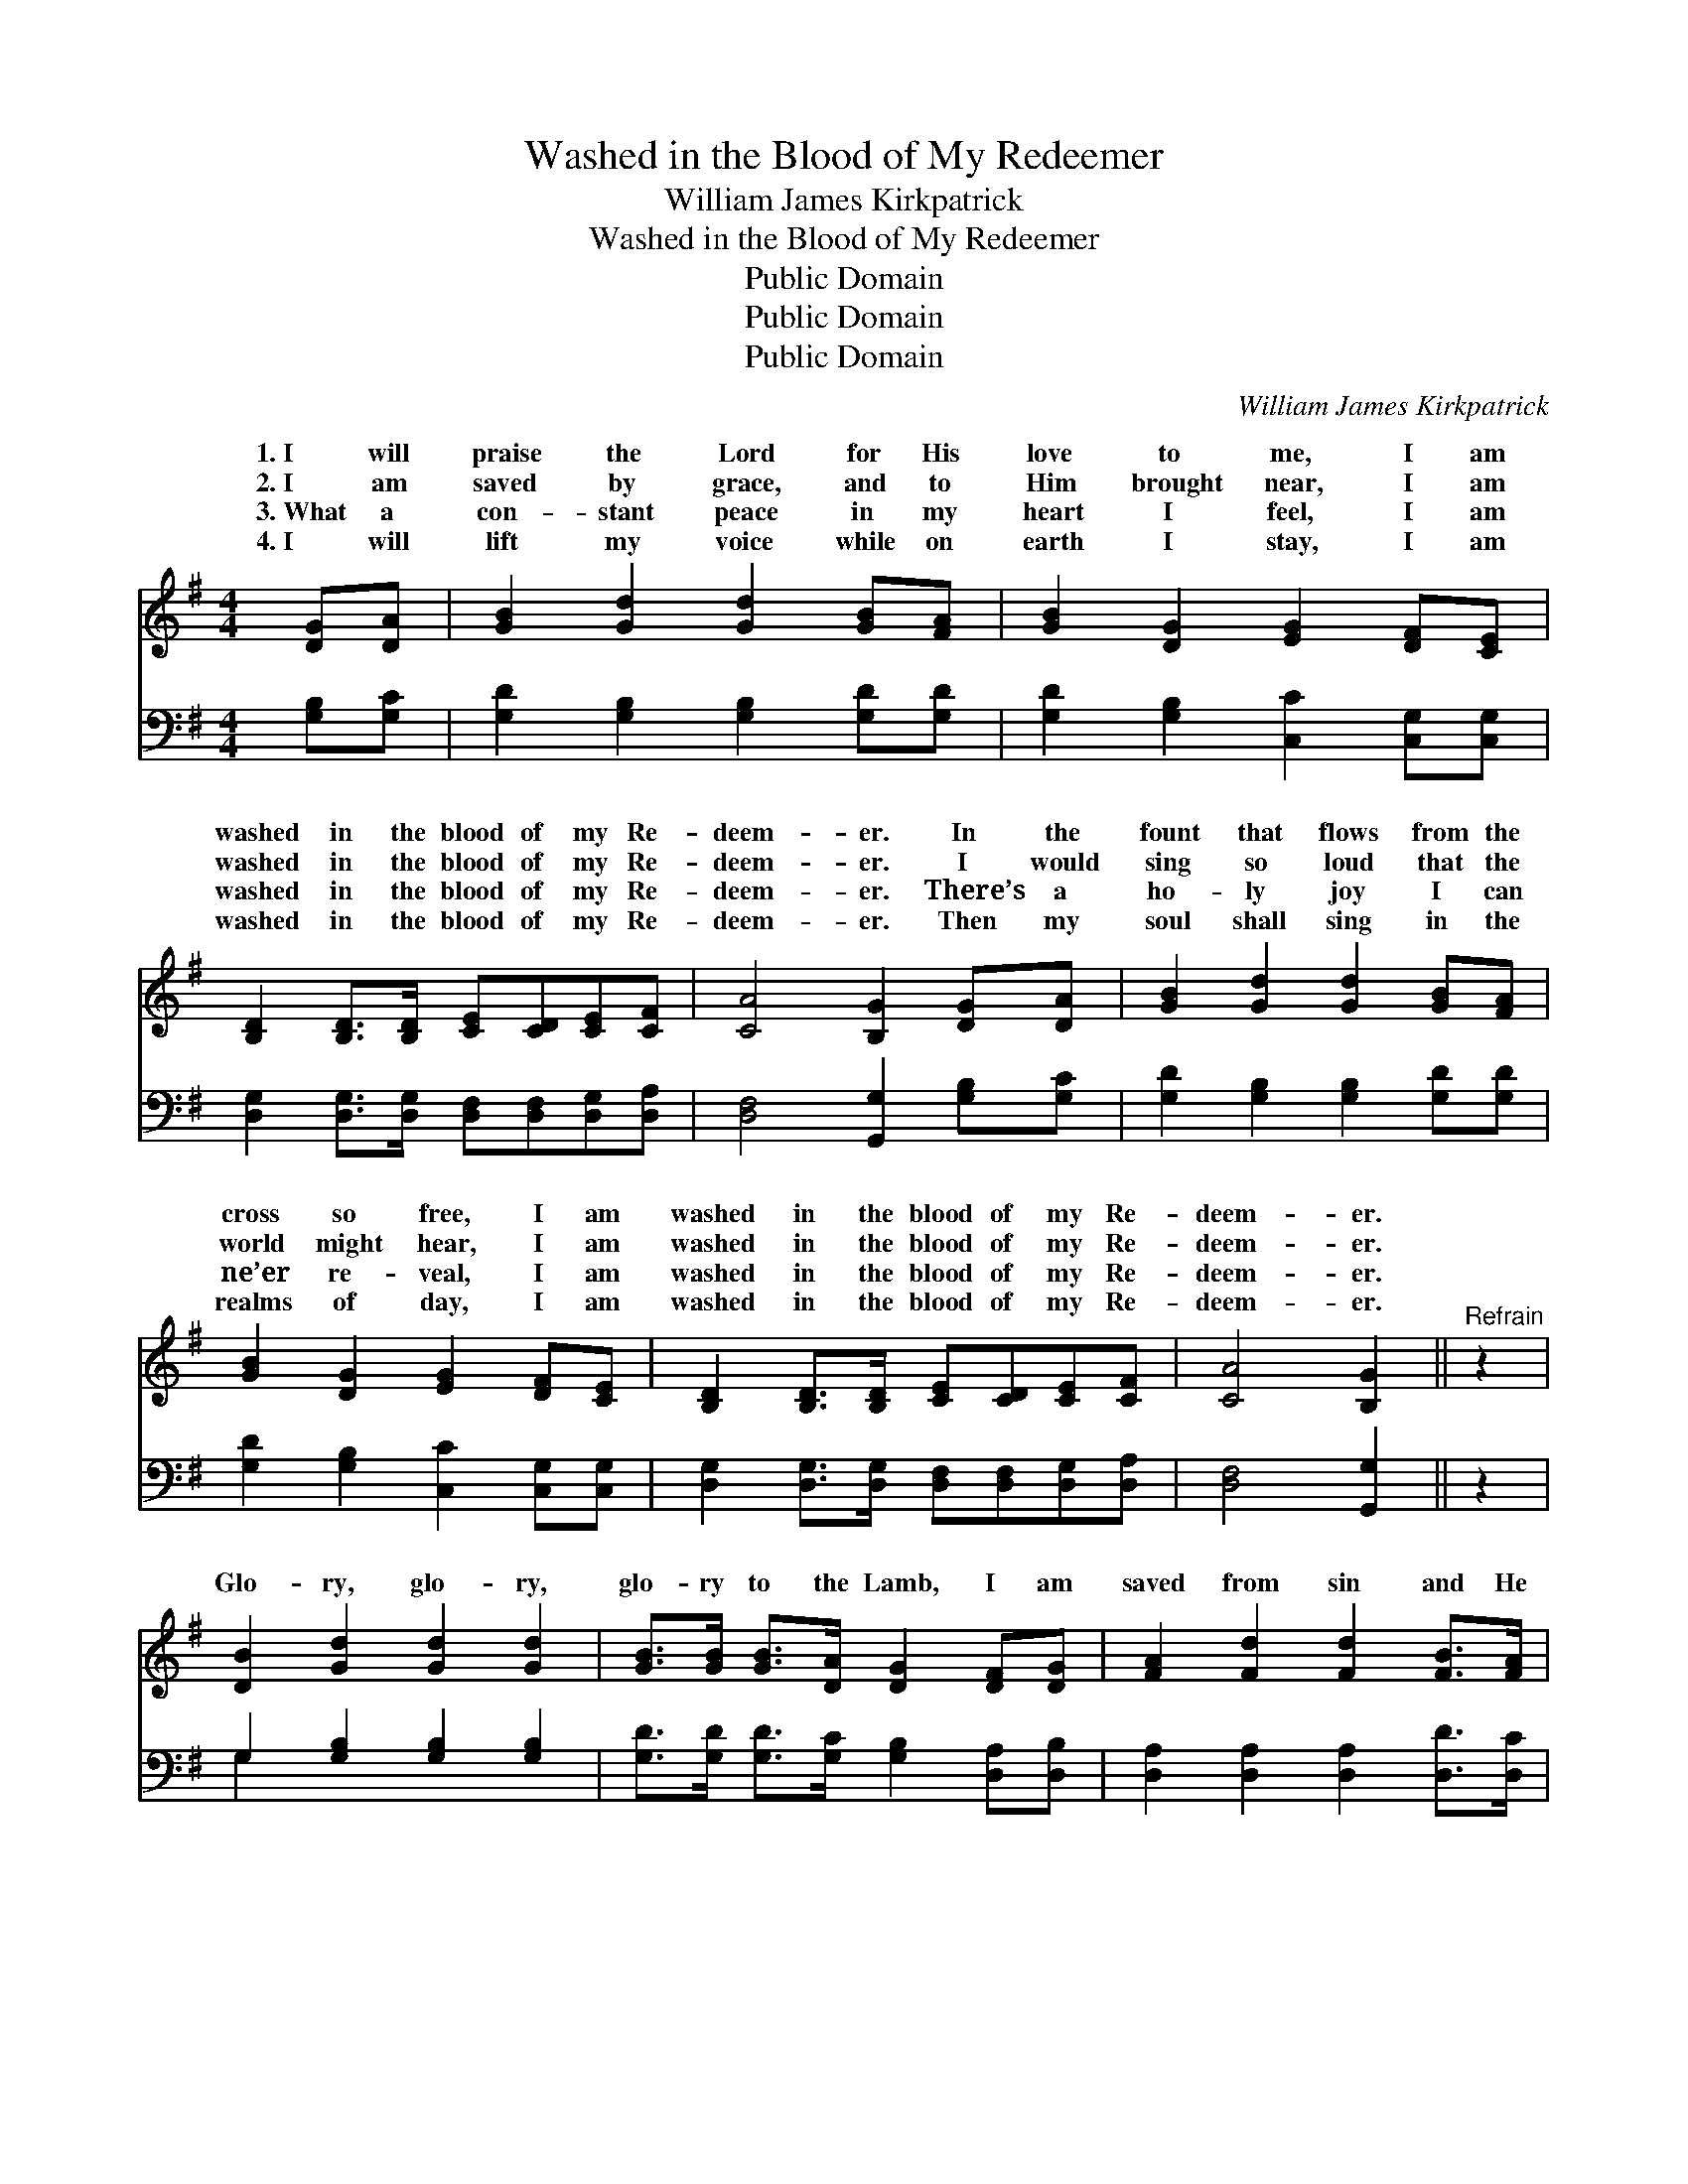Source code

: X:1
T:Washed in the Blood of My Redeemer
T:William James Kirkpatrick
T:Washed in the Blood of My Redeemer
T:Public Domain
T:Public Domain
T:Public Domain
C:William James Kirkpatrick
Z:Public Domain
%%score ( 1 2 ) ( 3 4 )
L:1/8
M:4/4
K:G
V:1 treble 
V:2 treble 
V:3 bass 
V:4 bass 
V:1
 [DG][DA] | [GB]2 [Gd]2 [Gd]2 [GB][FA] | [GB]2 [DG]2 [EG]2 [DF][CE] | %3
w: 1.~I will|praise the Lord for His|love to me, I am|
w: 2.~I am|saved by grace, and to|Him brought near, I am|
w: 3.~What a|con- stant peace in my|heart I feel, I am|
w: 4.~I will|lift my voice while on|earth I stay, I am|
 [B,D]2 [B,D]>[B,D] [CE][CD][CE][CF] | [CA]4 [B,G]2 [DG][DA] | [GB]2 [Gd]2 [Gd]2 [GB][FA] | %6
w: washed in the blood of my Re-|deem- er. In the|fount that flows from the|
w: washed in the blood of my Re-|deem- er. I would|sing so loud that the|
w: washed in the blood of my Re-|deem- er. There’s a|ho- ly joy I can|
w: washed in the blood of my Re-|deem- er. Then my|soul shall sing in the|
 [GB]2 [DG]2 [EG]2 [DF][CE] | [B,D]2 [B,D]>[B,D] [CE][CD][CE][CF] | [CA]4 [B,G]2 ||"^Refrain" z2 | %10
w: cross so free, I am|washed in the blood of my Re-|deem- er.||
w: world might hear, I am|washed in the blood of my Re-|deem- er.||
w: ne’er re- veal, I am|washed in the blood of my Re-|deem- er.||
w: realms of day, I am|washed in the blood of my Re-|deem- er.||
 [DB]2 [Gd]2 [Gd]2 [Gd]2 | [GB]>[GB] [GB]>[DA] [DG]2 [DF][DG] | [FA]2 [Fd]2 [Fd]2 [FB]>[FA] | %13
w: |||
w: Glo- ry, glo- ry,|glo- ry to the Lamb, I am|saved from sin and He|
w: |||
w: |||
 [EG][EG][EF][EG] [FA]2 (GA) | [GB]2 [Gd]2 [Gd]2 [Gd]2 | [GB]>[GB] [GB]>[DA] [DG]2 [DF][CE] | %16
w: |||
w: makes me what I am; Oh, *|ry, glo- ry, glo-|ry to the Lamb, I am washed|
w: |||
w: |||
 [B,D]2 [B,D]>[B,D] [CE][CD][CE][CF] | [CA]4 [B,G]2 |] %18
w: ||
w: in the blood of my Re- deem-|er. *|
w: ||
w: ||
V:2
 x2 | x8 | x8 | x8 | x8 | x8 | x8 | x8 | x6 || x2 | x8 | x8 | x8 | x6 G2 | x8 | x8 | x8 | x6 |] %18
w: ||||||||||||||||||
w: |||||||||||||glo-|||||
V:3
 [G,B,][G,C] | [G,D]2 [G,B,]2 [G,B,]2 [G,D][G,D] | [G,D]2 [G,B,]2 [C,C]2 [C,G,][C,G,] | %3
 [D,G,]2 [D,G,]>[D,G,] [D,F,][D,F,][D,G,][D,A,] | [D,F,]4 [G,,G,]2 [G,B,][G,C] | %5
 [G,D]2 [G,B,]2 [G,B,]2 [G,D][G,D] | [G,D]2 [G,B,]2 [C,C]2 [C,G,][C,G,] | %7
 [D,G,]2 [D,G,]>[D,G,] [D,F,][D,F,][D,G,][D,A,] | [D,F,]4 [G,,G,]2 || z2 | %10
 G,2 [G,B,]2 [G,B,]2 [G,B,]2 | [G,D]>[G,D] [G,D]>[G,C] [G,B,]2 [D,A,][D,B,] | %12
 [D,A,]2 [D,A,]2 [D,A,]2 [D,D]>[D,C] | [E,B,][E,B,][A,,^C][A,,C] [D,D]2 (B,C) | %14
 [G,D]2 [G,B,]2 [G,B,]2 [G,B,]2 | [G,D]>[G,D] [G,D]>[G,C] [G,B,]2 [B,,G,][C,G,] | %16
 [D,G,]2 [D,G,]>[D,G,] [D,F,][D,F,][D,G,][D,A,] | [D,F,]4 [G,,G,]2 |] %18
V:4
 x2 | x8 | x8 | x8 | x8 | x8 | x8 | x8 | x6 || x2 | G,2 x6 | x8 | x8 | x6 G,2 | x8 | x8 | x8 | %17
 x6 |] %18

□ □ □

◆ Your task: An exact copy is required of the lines from the start of the records above through the line with "w: washed in the blood of my Re-|deem- er. I would|sing", and only those, without any pictures.

◆ Answer section:
Source code

: X:1
T:Washed in the Blood of My Redeemer
T:William James Kirkpatrick
T:Washed in the Blood of My Redeemer
T:Public Domain
T:Public Domain
T:Public Domain
C:William James Kirkpatrick
Z:Public Domain
%%score ( 1 2 ) ( 3 4 )
L:1/8
M:4/4
K:G
V:1 treble 
V:2 treble 
V:3 bass 
V:4 bass 
V:1
 [DG][DA] | [GB]2 [Gd]2 [Gd]2 [GB][FA] | [GB]2 [DG]2 [EG]2 [DF][CE] | %3
w: 1.~I will|praise the Lord for His|love to me, I am|
w: 2.~I am|saved by grace, and to|Him brought near, I am|
w: 3.~What a|con- stant peace in my|heart I feel, I am|
w: 4.~I will|lift my voice while on|earth I stay, I am|
 [B,D]2 [B,D]>[B,D] [CE][CD][CE][CF] | [CA]4 [B,G]2 [DG][DA] | [GB]2 [Gd]2 [Gd]2 [GB][FA] | %6
w: washed in the blood of my Re-|deem- er. In the|fount that flows from the|
w: washed in the blood of my Re-|deem- er. I would|sing so loud that the|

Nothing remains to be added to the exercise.